* Start Information shown *

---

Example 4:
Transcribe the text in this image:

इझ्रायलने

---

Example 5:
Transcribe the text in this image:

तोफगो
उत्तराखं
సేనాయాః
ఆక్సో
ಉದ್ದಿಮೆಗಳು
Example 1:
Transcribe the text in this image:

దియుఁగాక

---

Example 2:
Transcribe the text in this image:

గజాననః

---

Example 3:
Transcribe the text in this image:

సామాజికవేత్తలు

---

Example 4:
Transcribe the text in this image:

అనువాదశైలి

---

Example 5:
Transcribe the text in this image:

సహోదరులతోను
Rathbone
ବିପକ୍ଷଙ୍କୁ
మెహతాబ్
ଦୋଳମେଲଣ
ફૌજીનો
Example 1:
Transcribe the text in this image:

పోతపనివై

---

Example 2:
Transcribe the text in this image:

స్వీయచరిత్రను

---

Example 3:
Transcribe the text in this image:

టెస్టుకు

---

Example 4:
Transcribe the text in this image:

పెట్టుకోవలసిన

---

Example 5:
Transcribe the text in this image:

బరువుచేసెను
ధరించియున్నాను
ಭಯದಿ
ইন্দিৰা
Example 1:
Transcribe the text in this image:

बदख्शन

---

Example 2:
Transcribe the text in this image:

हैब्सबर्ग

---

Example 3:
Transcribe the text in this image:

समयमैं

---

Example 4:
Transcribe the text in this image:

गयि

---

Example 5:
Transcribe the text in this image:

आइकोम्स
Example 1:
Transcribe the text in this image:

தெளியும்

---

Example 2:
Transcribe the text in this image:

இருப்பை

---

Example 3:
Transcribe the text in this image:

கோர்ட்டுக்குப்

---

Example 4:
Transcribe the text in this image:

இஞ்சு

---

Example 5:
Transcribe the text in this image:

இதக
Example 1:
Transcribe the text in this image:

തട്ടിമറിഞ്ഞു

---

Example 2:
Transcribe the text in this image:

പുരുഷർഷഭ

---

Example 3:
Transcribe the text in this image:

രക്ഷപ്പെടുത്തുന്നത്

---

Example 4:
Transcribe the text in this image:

* End Information shown *

■ **Task to carry out**:
Please render every line of the entries above as a Markdown table with two columns, Row and Line, numbering each row and leaving out blank lines.

■ **Written response**:
| Row | Line |
|---|---|
| 1 | --- |
| 2 | Example 4: |
| 3 | Transcribe the text in this image: |
| 4 | इझ्रायलने |
| 5 | --- |
| 6 | Example 5: |
| 7 | Transcribe the text in this image: |
| 8 | तोफगो |
| 9 | उत्तराखं |
| 10 | సేనాయాః |
| 11 | ఆక్సో |
| 12 | ಉದ್ದಿಮೆಗಳು |
| 13 | Example 1: |
| 14 | Transcribe the text in this image: |
| 15 | దియుఁగాక |
| 16 | --- |
| 17 | Example 2: |
| 18 | Transcribe the text in this image: |
| 19 | గజాననః |
| 20 | --- |
| 21 | Example 3: |
| 22 | Transcribe the text in this image: |
| 23 | సామాజికవేత్తలు |
| 24 | --- |
| 25 | Example 4: |
| 26 | Transcribe the text in this image: |
| 27 | అనువాదశైలి |
| 28 | --- |
| 29 | Example 5: |
| 30 | Transcribe the text in this image: |
| 31 | సహోదరులతోను |
| 32 | Rathbone |
| 33 | ବିପକ୍ଷଙ୍କୁ |
| 34 | మెహతాబ్ |
| 35 | ଦୋଳମେଲଣ |
| 36 | ફૌજીનો |
| 37 | Example 1: |
| 38 | Transcribe the text in this image: |
| 39 | పోతపనివై |
| 40 | --- |
| 41 | Example 2: |
| 42 | Transcribe the text in this image: |
| 43 | స్వీయచరిత్రను |
| 44 | --- |
| 45 | Example 3: |
| 46 | Transcribe the text in this image: |
| 47 | టెస్టుకు |
| 48 | --- |
| 49 | Example 4: |
| 50 | Transcribe the text in this image: |
| 51 | పెట్టుకోవలసిన |
| 52 | --- |
| 53 | Example 5: |
| 54 | Transcribe the text in this image: |
| 55 | బరువుచేసెను |
| 56 | ధరించియున్నాను |
| 57 | ಭಯದಿ |
| 58 | ইন্দিৰা |
| 59 | Example 1: |
| 60 | Transcribe the text in this image: |
| 61 | बदख्शन |
| 62 | --- |
| 63 | Example 2: |
| 64 | Transcribe the text in this image: |
| 65 | हैब्सबर्ग |
| 66 | --- |
| 67 | Example 3: |
| 68 | Transcribe the text in this image: |
| 69 | समयमैं |
| 70 | --- |
| 71 | Example 4: |
| 72 | Transcribe the text in this image: |
| 73 | गयि |
| 74 | --- |
| 75 | Example 5: |
| 76 | Transcribe the text in this image: |
| 77 | आइकोम्स |
| 78 | Example 1: |
| 79 | Transcribe the text in this image: |
| 80 | தெளியும் |
| 81 | --- |
| 82 | Example 2: |
| 83 | Transcribe the text in this image: |
| 84 | இருப்பை |
| 85 | --- |
| 86 | Example 3: |
| 87 | Transcribe the text in this image: |
| 88 | கோர்ட்டுக்குப் |
| 89 | --- |
| 90 | Example 4: |
| 91 | Transcribe the text in this image: |
| 92 | இஞ்சு |
| 93 | --- |
| 94 | Example 5: |
| 95 | Transcribe the text in this image: |
| 96 | இதக |
| 97 | Example 1: |
| 98 | Transcribe the text in this image: |
| 99 | തട്ടിമറിഞ്ഞു |
| 100 | --- |
| 101 | Example 2: |
| 102 | Transcribe the text in this image: |
| 103 | പുരുഷർഷഭ |
| 104 | --- |
| 105 | Example 3: |
| 106 | Transcribe the text in this image: |
| 107 | രക്ഷപ്പെടുത്തുന്നത് |
| 108 | --- |
| 109 | Example 4: |
| 110 | Transcribe the text in this image: |